3. Keterbelakangan lisan

Dalam perilaku komunikasi bahasa kasar pada umumnya merupakan Bahasa yang dianggap substandard dan rendah. Dengan Bahasa kasar, konflik bisa tercipta dan berakhir. Bahasa kasar bagi sebagian orang adalah suatu hal wajar apabila di gunakan di area pertemanan, namun hal ini adalah hal yang buruk di dalam game kita bisa mencela orang lain yang melakukan kesalahan bermain walaupun kita belum pernah melihat orang yang kita cela tersebut. Dan parah nya ini akan berdampak buruk bagi penikmat game online yang tidak memilik pembatasan umur, bisa jadi yang kita cela adalah anak dibawah umur dan otomatis anak tersebut akan mengulangi kata kata yang pernah ia baca atau dengar di dalam game online.

4. Pengendalian emosi

Memiliki masalah dalam hal perhatian dan berpikir, tidak mampu memusatkan perhatian dan duduk tenang, sering melamun, bertindak tanpa berpikir, bersikap terlalu tegang untuk berkonsentrasi. Nakal dan agresif: bergaul dengan anak-anak yang bermasalah, bohong atau menipu, sering bertengkar, bersikap kasar pada orang lain, menuntut perhatian, meruak milik orang lain, membandel di sekolah dan di rumah, keras kepala dan suasana hati yang sering berubah-ubah. Pada tahun 2006 kasus kenakalan remaja memiliki presentase 53,52% paling tinggi dibanding kasuskasus kejahatan lainnya. Masalah yang muncul di kalangan remaja bukan hanya dirasakan oleh kalangan remaja sendiri, tetapi juga oleh orang tua dan orang lain di sekitarnya.[7]

 

V. Kesimpulan dan Saran

Di zaman yang semakin modern ini perkembangan teknologi semakin berkembang dengan pesat, yang bisa memberikan dampak postif dan negatif, tidak cuma dari game online saja tapi dari jejaring social juga, banyak terdapat hoax hoax. Maka dari itu kita sebagai generasi muda harus bisa memilah  apa yang telah kita peroleh dari game online dan media online lainnya.

Sekian penelitian ini mohon maaf bila banyak yang kurang, Terima kasih.

 

Daftar Pustaka

[1]       S. Lutfiwati, “Memahami Kecanduan Game Online Melalui Pendekatan Neurobiologi,” J. Sychology, vol. 1, no. 1, pp. 1–16, 2018.

[2]       E. Fitri, L. Erwinda, and I. Ifdil, “Konsep Adiksi Game Online dan Dampaknya terhadap Masalah Mental Emosional Remaja serta Peran Bimbingan dan Konseling,” J. Konseling dan Pendidik., vol. 6, no. 2, pp. 211–219, 2018, doi: 10.29210/127200.

[3]       M. A. Suplig, “Pengaruh Kecanduan Game Online Siswa SMA Kelas X Terhadap Kecerdasan Sosial Sekolah Kristen Swasta Di Makassar,” J. Jaffray, vol. 15, no. 2, p. 177, 2017, doi: 10.25278/jj71.v15i2.261.

[4]       K. Surbakti, “Pengaruh Game Online Terhadap Remaja,” J. Curere, vol. 01, no. 01, pp. 28–38, 2017, [Online]. Available: http://www.portaluniversitasquality.ac.id5388ojssystemindex.phpcurerearticleview2022.
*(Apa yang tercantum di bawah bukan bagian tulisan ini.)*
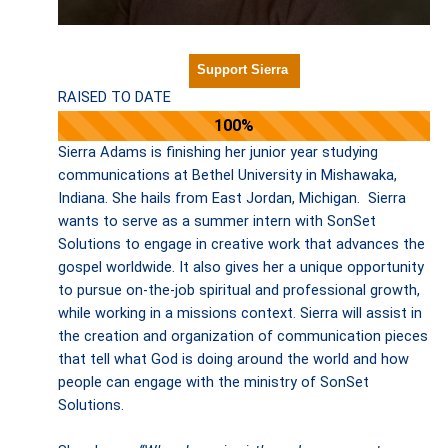
Support Sierra
RAISED TO DATE
100%
Sierra Adams is finishing her junior year studying
communications at Bethel University in Mishawaka,
Indiana. She hails from East Jordan, Michigan. Sierra
wants to serve as a summer intern with SonSet
Solutions to engage in creative work that advances the
gospel worldwide. It also gives her a unique opportunity
to pursue on-the-job spiritual and professional growth,
while working in a missions context. Sierra will assist in
the creation and organization of communication pieces
that tell what God is doing around the world and how
people can engage with the ministry of SonSet
Solutions.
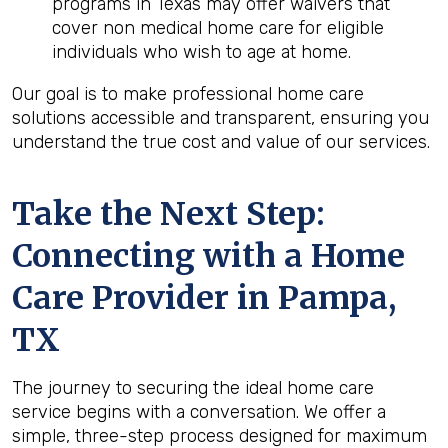
programs in Texas may offer waivers that
cover non medical home care for eligible
individuals who wish to age at home.
Our goal is to make professional home care
solutions accessible and transparent, ensuring you
understand the true cost and value of our services.
Take the Next Step:
Connecting with a Home
Care Provider in
Pampa,
TX
The journey to securing the ideal home care
service begins with a conversation. We offer a
simple, three-step process designed for maximum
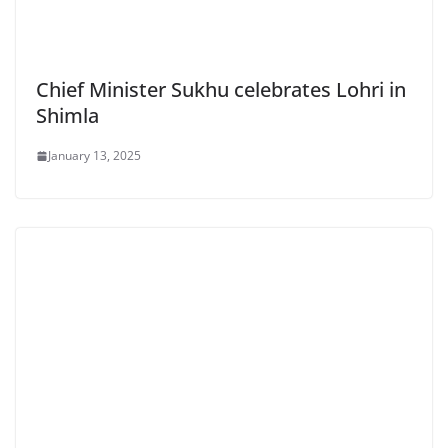
Chief Minister Sukhu celebrates Lohri in
Shimla
January 13, 2025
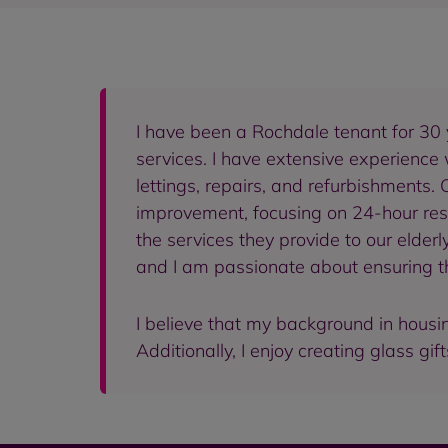
I have been a Rochdale tenant for 30 
services. I have extensive experience
lettings, repairs, and refurbishments.
improvement, focusing on 24-hour resid
the services they provide to our elder
and I am passionate about ensuring the
I believe that my background in housin
Additionally, I enjoy creating glass gif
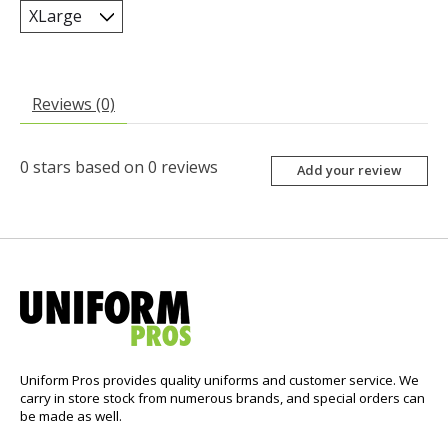
Reviews (0)
0
stars based on
0
reviews
Add your review
Uniform Pros provides quality uniforms and customer service. We
carry in store stock from numerous brands, and special orders can
be made as well.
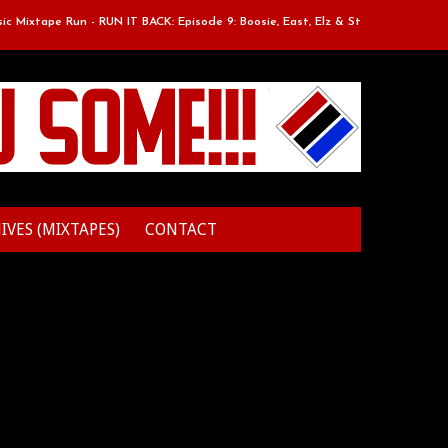
ixtape Run - RUN IT BACK: Episode 9: Boosie, East, Elz & Styles.
Clas
IVES (MIXTAPES)
CONTACT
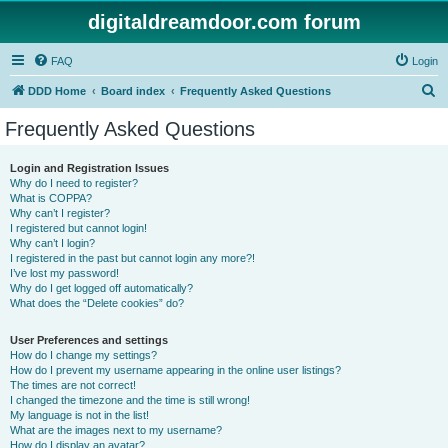
digitaldreamdoor.com forum
FAQ
Login
S
DDD Home
Board index
Frequently Asked Questions
e
Frequently Asked Questions
a
r
Login and Registration Issues
Why do I need to register?
c
What is COPPA?
h
Why can’t I register?
I registered but cannot login!
Why can’t I login?
I registered in the past but cannot login any more?!
I’ve lost my password!
Why do I get logged off automatically?
What does the “Delete cookies” do?
User Preferences and settings
How do I change my settings?
How do I prevent my username appearing in the online user listings?
The times are not correct!
I changed the timezone and the time is still wrong!
My language is not in the list!
What are the images next to my username?
How do I display an avatar?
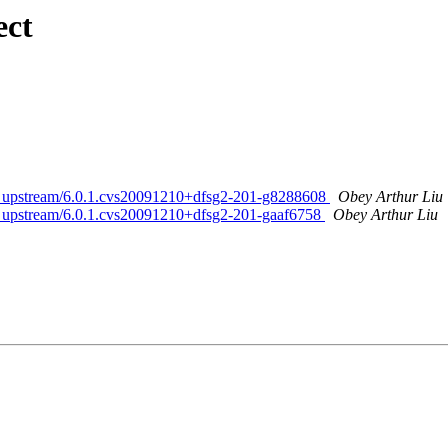
ect
ed. upstream/6.0.1.cvs20091210+dfsg2-201-g8288608
Obey Arthur Liu
ed. upstream/6.0.1.cvs20091210+dfsg2-201-gaaf6758
Obey Arthur Liu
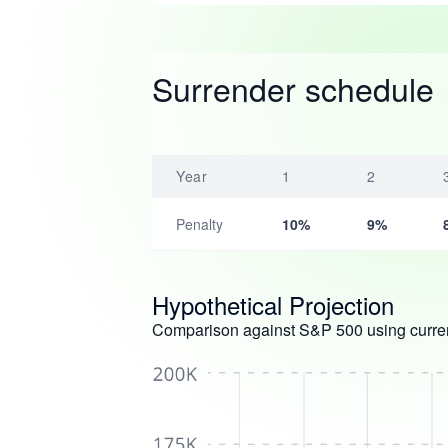
Surrender schedule
Year
1
2
Penalty
10%
9%
Hypothetical Projection
Comparison against S&P 500 using curren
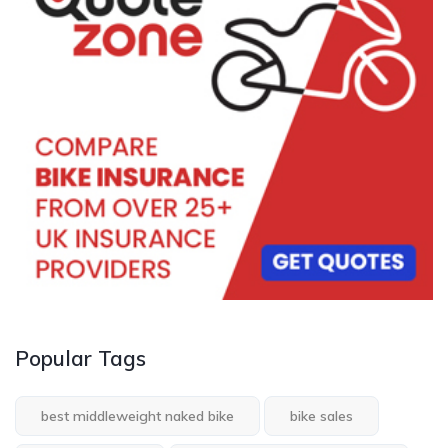
Popular Tags
best middleweight naked bike
bike sales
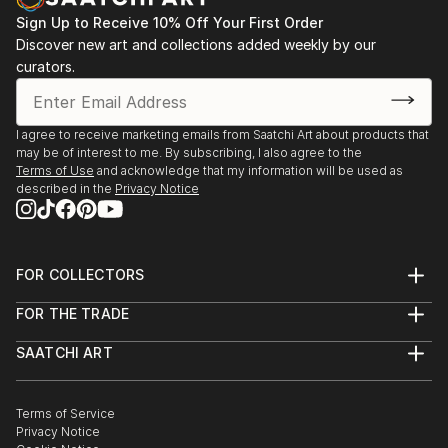
Sign Up to Receive 10% Off Your First Order
Discover new art and collections added weekly by our
curators.
I agree to receive marketing emails from Saatchi Art about products that
may be of interest to me. By subscribing, I also agree to the
Terms of Use
and acknowledge that my information will be used as
described in the
Privacy Notice
FOR COLLECTORS
Art Advisory
FOR THE TRADE
Help Center
About
Returns
SAATCHI ART
Trade Program
Commissions
About
Hospitality
Curated Collections
Saatchi Art Stories
Commercial
How to Buy Art
The Other Art Fair
Terms of Service
Healthcare
Gift Card
Privacy Notice
Sell on Saatchi Art
Multi Family & Residential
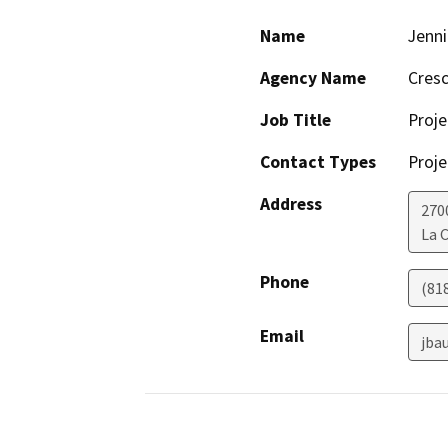
Name
Jenni
Agency Name
Cresc
Job Title
Proje
Contact Types
Proje
Address
270
La 
Phone
(81
Email
jba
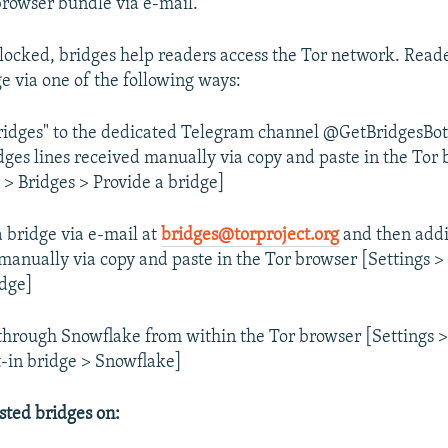
 browser bundle via e-mail.
locked, bridges help readers access the Tor network. Read
ge via one of the following ways:
ridges" to the dedicated Telegram channel @GetBridgesBot
dges lines received manually via copy and paste in the Tor
 > Bridges > Provide a bridge]
a bridge via e-mail at
bridges@torproject.org
and then addi
 manually via copy and paste in the Tor browser [Settings >
idge]
through Snowflake from within the Tor browser [Settings >
lt-in bridge > Snowflake]
sted bridges on:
[5]       A. Fauzi, “PENGARUH GAME ONLINE PUBG (Player Unknown’s Battle Ground) TERHADAP PRESTASI BELAJAR PESERTA DIDIK,” ScienceEdu, vol. II, no. 1, p. 61, 2019, doi: 10.19184/se.v2i1.11793.

[6]       Drajat Edy Kurniawan, “Pengaruh Intensitas Bermain Game Online Terhadap Perilaku Prokrastinasi Akademik Pada Mahasiswa Bimbingan Dan Konseling Universitas PGRI Yogyakarta,” J. Koseling Gusjigang, vol. 3, no. 1, pp. 97–103, 2017, [Online]. Available: http://jurnal.umk.ac.id/index.php/gusjigang/article/download/1120/1071.

[7]       K. Ulfi, “Hubungan antara intensitas bermain game online,” 2013.